Top of Exercise inputs

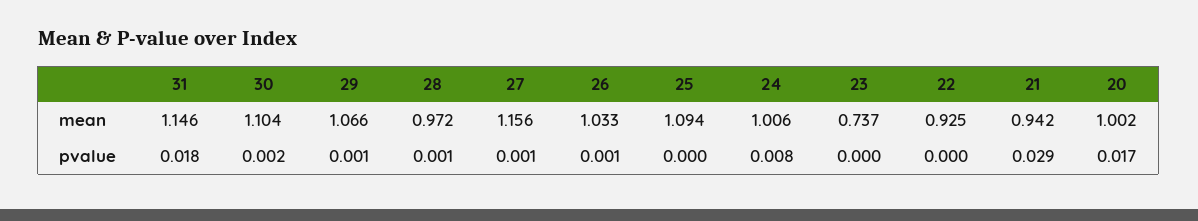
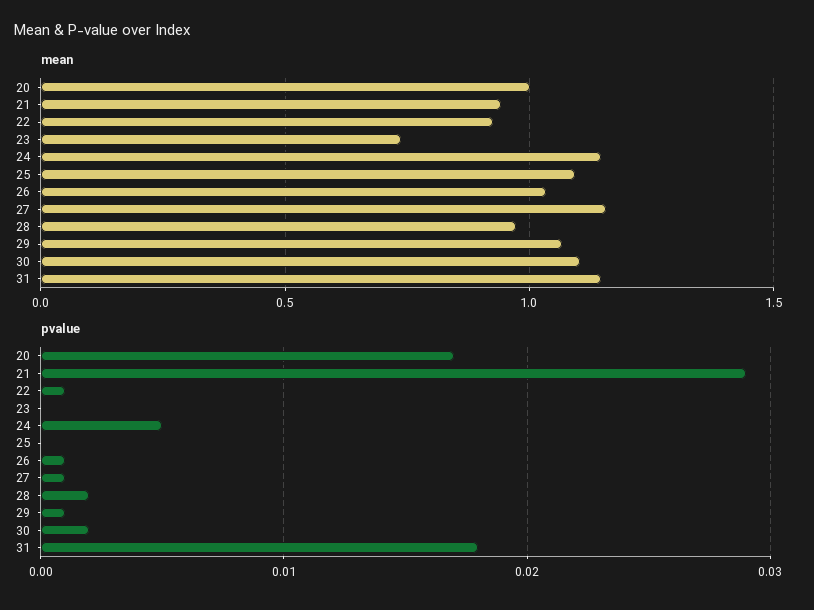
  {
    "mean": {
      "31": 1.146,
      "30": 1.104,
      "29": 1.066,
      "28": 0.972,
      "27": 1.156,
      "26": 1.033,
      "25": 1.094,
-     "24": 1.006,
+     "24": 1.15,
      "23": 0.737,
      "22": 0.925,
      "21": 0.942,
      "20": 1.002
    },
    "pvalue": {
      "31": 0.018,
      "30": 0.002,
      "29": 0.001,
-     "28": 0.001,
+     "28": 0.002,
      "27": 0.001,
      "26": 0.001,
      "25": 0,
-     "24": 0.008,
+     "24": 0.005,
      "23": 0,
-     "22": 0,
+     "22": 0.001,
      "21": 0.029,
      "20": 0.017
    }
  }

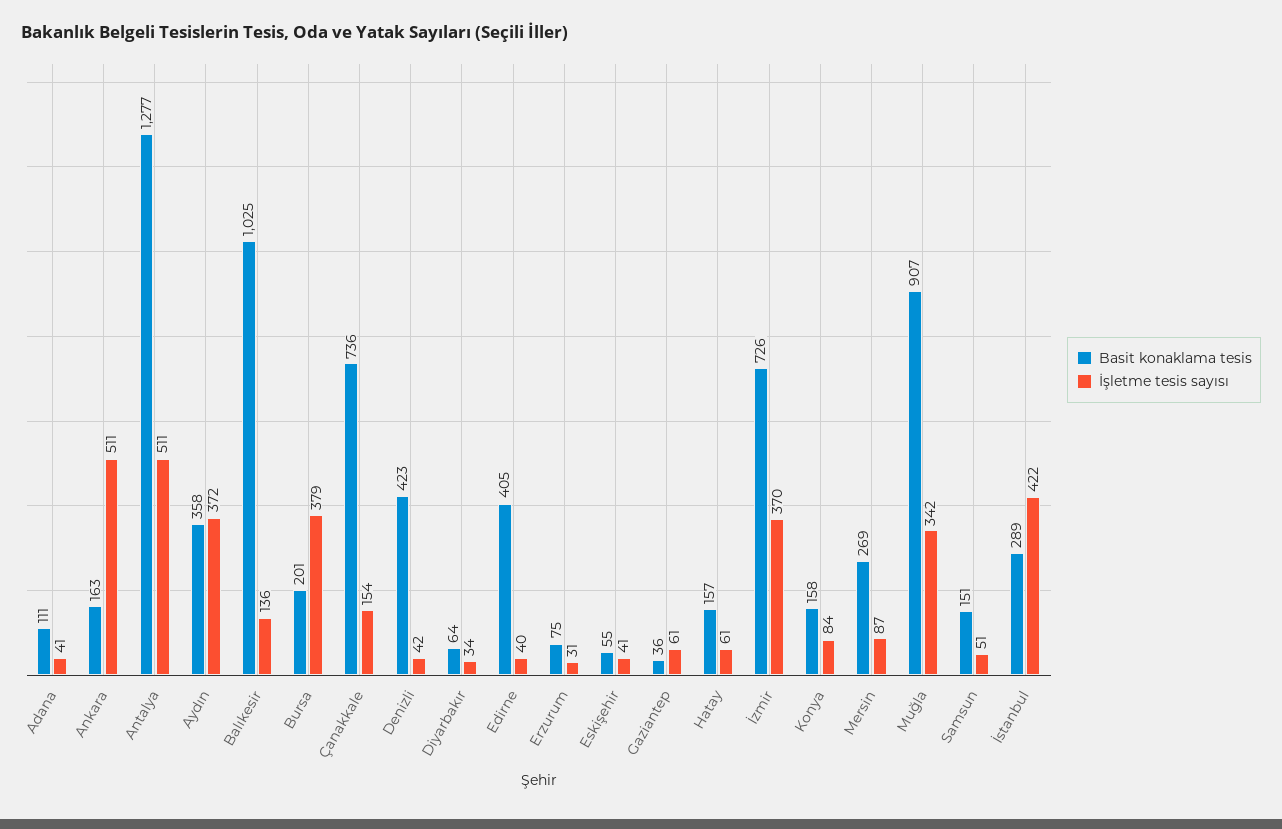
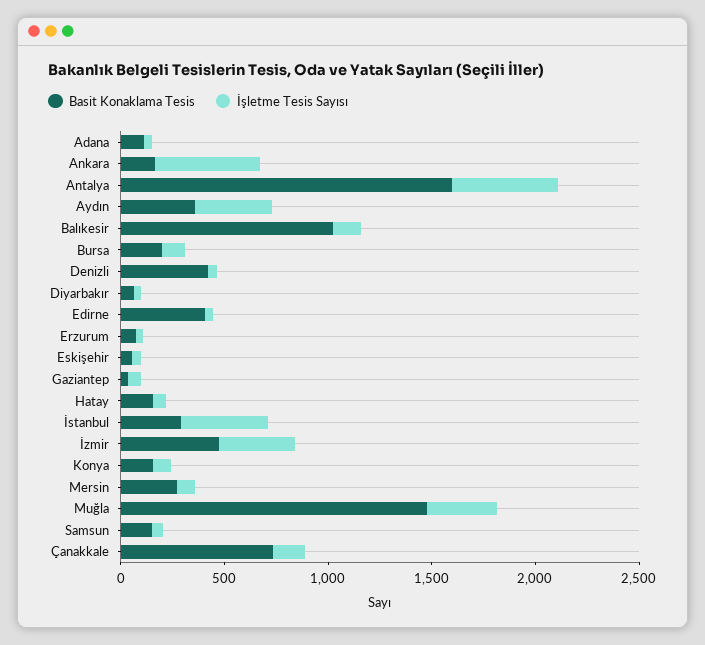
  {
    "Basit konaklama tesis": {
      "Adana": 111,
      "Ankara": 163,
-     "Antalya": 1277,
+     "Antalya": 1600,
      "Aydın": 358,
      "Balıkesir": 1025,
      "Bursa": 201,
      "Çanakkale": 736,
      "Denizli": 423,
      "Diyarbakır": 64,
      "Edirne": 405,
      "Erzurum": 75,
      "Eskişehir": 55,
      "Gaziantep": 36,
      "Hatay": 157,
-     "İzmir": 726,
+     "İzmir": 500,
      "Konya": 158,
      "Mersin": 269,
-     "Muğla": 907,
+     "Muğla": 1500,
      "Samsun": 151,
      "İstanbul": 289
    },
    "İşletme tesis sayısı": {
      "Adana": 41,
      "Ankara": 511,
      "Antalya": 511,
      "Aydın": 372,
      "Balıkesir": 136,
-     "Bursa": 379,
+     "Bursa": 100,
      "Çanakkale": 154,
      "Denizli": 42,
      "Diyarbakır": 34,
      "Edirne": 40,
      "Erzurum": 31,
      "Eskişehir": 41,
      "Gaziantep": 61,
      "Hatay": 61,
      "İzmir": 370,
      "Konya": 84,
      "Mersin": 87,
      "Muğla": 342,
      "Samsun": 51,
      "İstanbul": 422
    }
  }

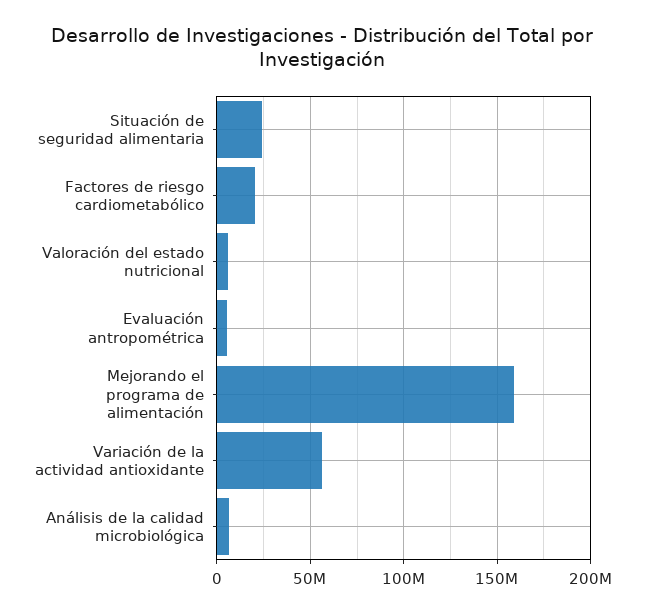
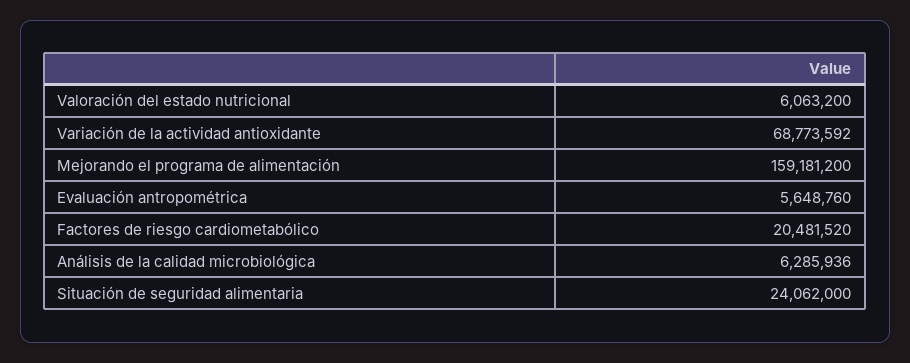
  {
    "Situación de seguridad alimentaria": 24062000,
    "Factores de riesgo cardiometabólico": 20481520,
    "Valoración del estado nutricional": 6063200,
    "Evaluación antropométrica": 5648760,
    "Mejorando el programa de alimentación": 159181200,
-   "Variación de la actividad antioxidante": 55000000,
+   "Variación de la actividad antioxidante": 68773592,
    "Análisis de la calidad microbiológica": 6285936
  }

Bottom of Exercise inputs

▶ _Task requirements_:
What you return must be the entries above, exactly as they appear, without any pictures.

▶ _Answer to the problem_:
  {
    "mean": {
      "31": 1.146,
      "30": 1.104,
      "29": 1.066,
      "28": 0.972,
      "27": 1.156,
      "26": 1.033,
      "25": 1.094,
-     "24": 1.006,
+     "24": 1.15,
      "23": 0.737,
      "22": 0.925,
      "21": 0.942,
      "20": 1.002
    },
    "pvalue": {
      "31": 0.018,
      "30": 0.002,
      "29": 0.001,
-     "28": 0.001,
+     "28": 0.002,
      "27": 0.001,
      "26": 0.001,
      "25": 0,
-     "24": 0.008,
+     "24": 0.005,
      "23": 0,
-     "22": 0,
+     "22": 0.001,
      "21": 0.029,
      "20": 0.017
    }
  }

  {
    "Basit konaklama tesis": {
      "Adana": 111,
      "Ankara": 163,
-     "Antalya": 1277,
+     "Antalya": 1600,
      "Aydın": 358,
      "Balıkesir": 1025,
      "Bursa": 201,
      "Çanakkale": 736,
      "Denizli": 423,
      "Diyarbakır": 64,
      "Edirne": 405,
      "Erzurum": 75,
      "Eskişehir": 55,
      "Gaziantep": 36,
      "Hatay": 157,
-     "İzmir": 726,
+     "İzmir": 500,
      "Konya": 158,
      "Mersin": 269,
-     "Muğla": 907,
+     "Muğla": 1500,
      "Samsun": 151,
      "İstanbul": 289
    },
    "İşletme tesis sayısı": {
      "Adana": 41,
      "Ankara": 511,
      "Antalya": 511,
      "Aydın": 372,
      "Balıkesir": 136,
-     "Bursa": 379,
+     "Bursa": 100,
      "Çanakkale": 154,
      "Denizli": 42,
      "Diyarbakır": 34,
      "Edirne": 40,
      "Erzurum": 31,
      "Eskişehir": 41,
      "Gaziantep": 61,
      "Hatay": 61,
      "İzmir": 370,
      "Konya": 84,
      "Mersin": 87,
      "Muğla": 342,
      "Samsun": 51,
      "İstanbul": 422
    }
  }

  {
    "Situación de seguridad alimentaria": 24062000,
    "Factores de riesgo cardiometabólico": 20481520,
    "Valoración del estado nutricional": 6063200,
    "Evaluación antropométrica": 5648760,
    "Mejorando el programa de alimentación": 159181200,
-   "Variación de la actividad antioxidante": 55000000,
+   "Variación de la actividad antioxidante": 68773592,
    "Análisis de la calidad microbiológica": 6285936
  }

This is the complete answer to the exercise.